● SOURCE DOCUMENT

--- START ---

Putting things in perspective for Cayman

| 26/04/2010

Groucho Marx famously said, “The secret of life is honesty and fair dealing. If you can fake that, you’ve got it made.” He also asked a rhetorical question, “Is this a game of chance?” To which he answered, “Not the way I play it.” Had Groucho been alive to read the recent SEC Complaint against Goldman Sachs and Mr Tourre, he would doubtless have smiled and lit a cigar.

The SEC civil suit against Goldman Sachs regarding the Abacus 2007 transaction (one of many thousands of similar vehicles domiciled in Cayman) has again caused certain commentators to raise the issue of reputation and the risk-reward for Cayman and to ask, “Where were the [Cayman] regulators?”
 
It is not necessary to delve into the complexities of the CDO, CDS etc market, the nature of the instruments themselves or the underlying assets. As others have pointed out, the Cayman vehicle, Abacus, that issued the US$150,000, 000 bonds to the unfortunate German bank was a perfectly legal and very common structure. So were the various derivative agreements that existed within and outside the Abacus vehicle. If and to the extent there was questionable legal or ethical behaviour or abuse, it occurred outside Cayman and outside the Abacus structure not within it. Abacus (and thus Cayman) may have been an unwitting cog in a “Sting” operation where the outcome of the horse race was pretty well determined or known beforehand by those who (like Robert Redford) controlled the crucial pieces of (undisclosed) information. If so, Abacus itself may have legal causes of action against GoldmanSachs and others (and commensurately it may also be dragged into civil litigation as a defendant). That litigation may be in Cayman and/or elsewhere. All well and good. That is part of the resolution process.

--- END ---

● EXERCISE DATA

--- START ---

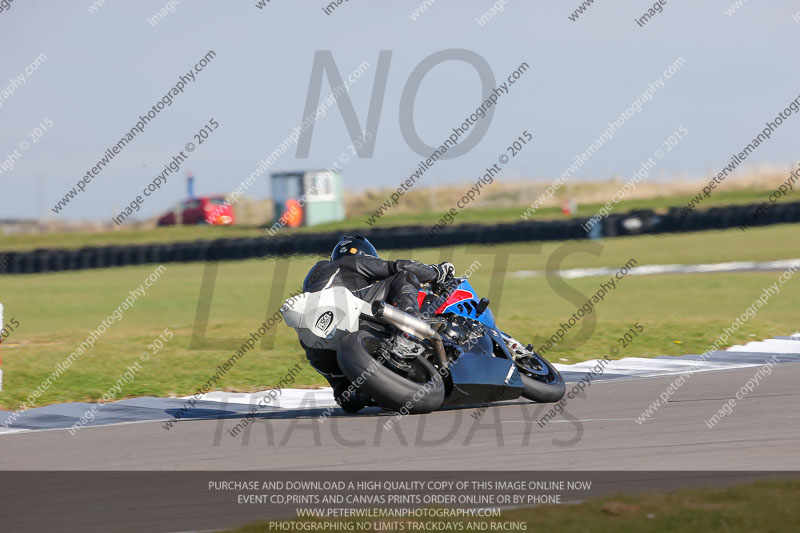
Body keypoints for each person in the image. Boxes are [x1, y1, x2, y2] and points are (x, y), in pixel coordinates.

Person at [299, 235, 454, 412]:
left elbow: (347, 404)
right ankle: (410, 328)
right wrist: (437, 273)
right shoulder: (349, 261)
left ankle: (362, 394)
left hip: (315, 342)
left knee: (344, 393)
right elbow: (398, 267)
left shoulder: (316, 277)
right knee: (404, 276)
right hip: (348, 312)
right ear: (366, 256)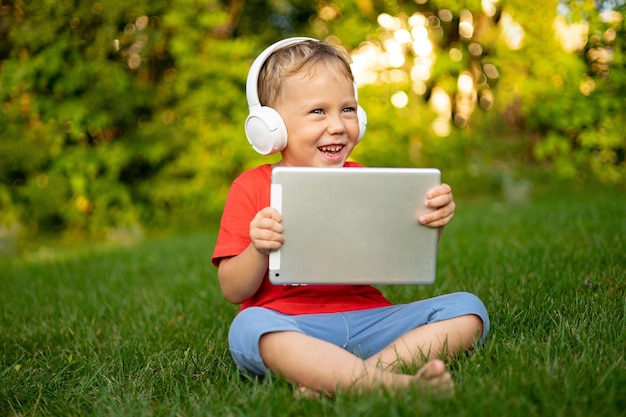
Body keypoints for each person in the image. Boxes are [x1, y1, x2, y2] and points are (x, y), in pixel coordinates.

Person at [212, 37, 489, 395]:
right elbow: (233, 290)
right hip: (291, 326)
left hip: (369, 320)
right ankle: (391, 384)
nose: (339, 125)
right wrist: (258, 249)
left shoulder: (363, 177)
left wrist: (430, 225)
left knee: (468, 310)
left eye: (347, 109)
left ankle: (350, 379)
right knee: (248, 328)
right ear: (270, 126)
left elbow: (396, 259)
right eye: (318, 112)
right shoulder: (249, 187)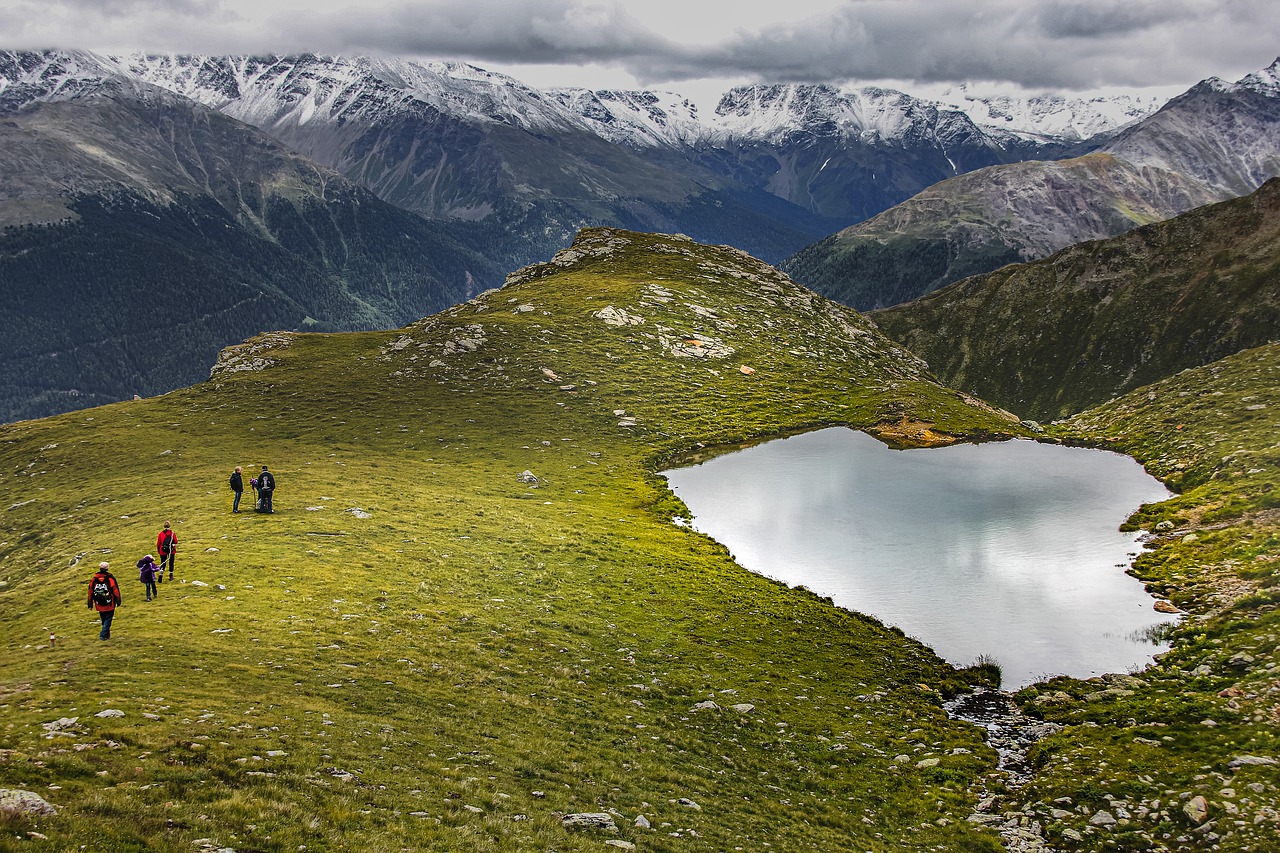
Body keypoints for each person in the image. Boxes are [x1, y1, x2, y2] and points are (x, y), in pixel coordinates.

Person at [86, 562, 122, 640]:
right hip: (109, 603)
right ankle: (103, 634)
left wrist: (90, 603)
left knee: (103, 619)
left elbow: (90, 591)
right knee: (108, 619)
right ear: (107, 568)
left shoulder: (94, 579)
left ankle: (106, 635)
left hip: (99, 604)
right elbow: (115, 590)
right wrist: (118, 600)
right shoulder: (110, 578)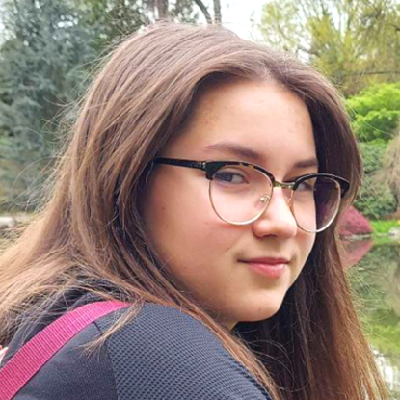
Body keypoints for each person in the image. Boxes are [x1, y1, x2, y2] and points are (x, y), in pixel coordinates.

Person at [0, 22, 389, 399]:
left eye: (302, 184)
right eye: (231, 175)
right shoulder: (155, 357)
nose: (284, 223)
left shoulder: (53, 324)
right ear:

--- END ---

● ACTIVITY
For each statement, say yes or no on whether it agrees with the article on the Goldman Sachs suit and Cayman, and quote the article's deciding words.
1. Groucho Marx answered his own question about a game of chance with "Not the way I play it."
2. According to the article, any questionable behavior took place inside the Abacus structure.
3. The article states that any litigation involving Abacus must be held in Cayman.
The rows above are separate material, unrelated to the article.

● OUTPUT FOR THIS TASK
1. Yes: "To which he answered, “Not the way I play it.”"
2. No: "it occurred outside Cayman and outside the Abacus structure not within it."
3. No: "That litigation may be in Cayman and/or elsewhere."